Monthly Archives: March 2014

Tuesday 1 April 2014

The next meeting of the Colonial/Post-Colonial (POCO) group will be held in Room 205, 5 University Gardens at 17.00 on Tuesday 1st April 2014.

Our next speaker will be Rosie Spooner, who will be addressing: ‘Object Lessons: Changing Approaches to Imperial and Colonial Histories’.

Biography:
Rosie Spooner is an early-career researcher, writer and curator originally from Toronto, and currently undertaking a Ph.D. in the History of Art department at the University of Glasgow. Looking at the material culture of colonial encounters, her doctoral research examines the movement of objects, people and ideas between England, Scotland and Canada through the mechanisms of the International Exhibition, exploring how these events functioned as sites where varied and complex colonial, national and imperial identities were propagated and performed. Her developing curatorial practice brings together historic and contemporary objects, artworks and exhibitionary models in an effort to re-frame these categories, issues which similarly underpin her academic research.
+++
Job 1
In the meeting notice, which city is Rosie Spooner originally from?
Job 2
Copy out, word for word, the stretch of the meeting notice from "Tuesday 1 April 2014" through "and Colonial Histories’.".
Rely only on the meeting notice for what follows.

Raw data
+++
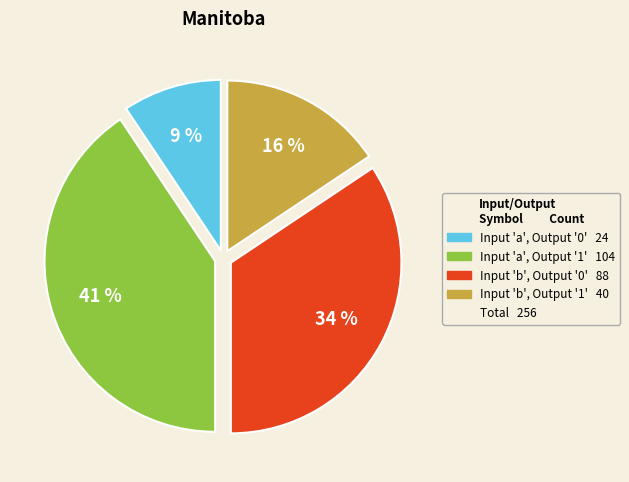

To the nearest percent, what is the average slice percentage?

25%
+++
Worked solution 1
Toronto

Worked solution 2
Tuesday 1 April 2014

The next meeting of the Colonial/Post-Colonial (POCO) group will be held in Room 205, 5 University Gardens at 17.00 on Tuesday 1st April 2014.

Our next speaker will be Rosie Spooner, who will be addressing: ‘Object Lessons: Changing Approaches to Imperial and Colonial Histories’.